[Last Monday and
Tuesday I had the honor of being invited to attend Rice University’s De Lange Conference IX as a Social Media Fellow, helping to create
conversations about and around the conference theme (“Teaching in the
University of Tomorrow”) and talks. It was a wonderful experience, and I wanted
to follow it up this week with posts on a number of the issues and ideas I
encountered there. Whether you attended as well, followed on
Twitter, or just have thoughts on any of these topics, I’d love to hear
from you!]
On two vital
conference contributions from the most inspiring keynote speaker.
As I’ll note in
tomorrow’s post, each of the conference’s
speakers offered provocative contributions to our ongoing conversations;
but one presentation definitely stood out, to me and it seemed to many of the
attendees: Thursday’s pre-lunch keynote address by Dr. Ruth
Simmons. I’ll admit that my initial knowledge of Simmons was based mostly
on one problematic fact: that during her long and successful tenure as
President of Brown University, she vocally opposed the efforts of Brown’s
graduate students to unionize. While it’s certainly important not to forget
those kinds of labor issues and realities—as the conference speakers too often
did, on which more later this week—Simmons is of course defined by much more
than that fact; and in her keynote address, she used a couple other complex aspects
of her life and story to add crucial contributions to our conversations.

▶ DATA EXTRACT:
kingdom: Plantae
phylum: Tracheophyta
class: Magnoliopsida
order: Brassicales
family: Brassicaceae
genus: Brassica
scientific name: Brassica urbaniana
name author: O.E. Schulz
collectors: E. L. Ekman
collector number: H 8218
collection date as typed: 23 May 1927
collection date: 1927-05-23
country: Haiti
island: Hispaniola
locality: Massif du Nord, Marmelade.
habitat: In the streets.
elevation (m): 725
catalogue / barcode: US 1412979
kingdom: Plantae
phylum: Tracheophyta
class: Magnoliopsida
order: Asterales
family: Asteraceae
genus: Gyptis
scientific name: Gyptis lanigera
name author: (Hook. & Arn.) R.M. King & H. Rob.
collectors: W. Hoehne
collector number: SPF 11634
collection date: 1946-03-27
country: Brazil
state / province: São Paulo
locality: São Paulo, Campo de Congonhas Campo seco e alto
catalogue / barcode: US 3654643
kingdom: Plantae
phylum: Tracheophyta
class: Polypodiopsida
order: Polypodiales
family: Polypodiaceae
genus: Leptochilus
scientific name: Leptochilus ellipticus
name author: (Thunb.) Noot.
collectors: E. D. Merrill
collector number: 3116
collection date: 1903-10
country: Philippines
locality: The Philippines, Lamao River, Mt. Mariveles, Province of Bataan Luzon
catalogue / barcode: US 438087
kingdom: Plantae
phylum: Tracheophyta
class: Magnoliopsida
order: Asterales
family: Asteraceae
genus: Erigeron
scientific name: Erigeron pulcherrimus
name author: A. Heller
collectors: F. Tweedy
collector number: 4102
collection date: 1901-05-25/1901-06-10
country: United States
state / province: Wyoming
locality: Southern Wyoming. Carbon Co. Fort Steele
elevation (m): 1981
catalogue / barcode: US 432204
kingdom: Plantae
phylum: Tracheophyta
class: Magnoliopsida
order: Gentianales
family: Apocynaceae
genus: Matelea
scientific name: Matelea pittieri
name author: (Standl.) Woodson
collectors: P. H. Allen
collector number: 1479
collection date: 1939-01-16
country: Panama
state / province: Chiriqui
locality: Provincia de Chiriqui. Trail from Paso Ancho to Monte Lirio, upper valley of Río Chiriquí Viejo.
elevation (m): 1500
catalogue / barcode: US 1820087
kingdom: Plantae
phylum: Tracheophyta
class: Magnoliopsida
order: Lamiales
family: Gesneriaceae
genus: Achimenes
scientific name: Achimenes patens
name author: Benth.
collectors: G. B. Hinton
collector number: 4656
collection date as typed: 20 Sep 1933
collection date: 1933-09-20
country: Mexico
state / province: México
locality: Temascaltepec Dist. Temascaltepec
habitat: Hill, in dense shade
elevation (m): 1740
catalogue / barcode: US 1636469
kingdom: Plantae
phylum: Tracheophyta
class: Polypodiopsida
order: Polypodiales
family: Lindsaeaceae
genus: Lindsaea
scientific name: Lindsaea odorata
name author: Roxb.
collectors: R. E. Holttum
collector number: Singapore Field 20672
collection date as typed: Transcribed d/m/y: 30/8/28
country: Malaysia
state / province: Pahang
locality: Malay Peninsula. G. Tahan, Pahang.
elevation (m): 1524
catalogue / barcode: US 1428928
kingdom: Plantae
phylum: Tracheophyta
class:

▶ PROBLEMS AND TASKS:
a) Translate this sentence from the conference post into Spanish: "It was a wonderful experience, and I wanted to follow it up this week with posts on a number of the issues and ideas I encountered there."
b) Please rewrite the listing from the line with "state / province: São Paulo" to the line with "scientific name: Leptochilus ellipticus", changing "family" to "plant family" and keeping everything else the same.
The conference post and the listing are unrelated to each other.

▶ RESPONSES FOR EACH TASK:
a) Fue una experiencia maravillosa, y quise darle seguimiento esta semana con publicaciones sobre varios de los temas e ideas que encontré allí.

b)
state / province: São Paulo
locality: São Paulo, Campo de Congonhas Campo seco e alto
catalogue / barcode: US 3654643
kingdom: Plantae
phylum: Tracheophyta
class: Polypodiopsida
order: Polypodiales
plant family: Polypodiaceae
genus: Leptochilus
scientific name: Leptochilus ellipticus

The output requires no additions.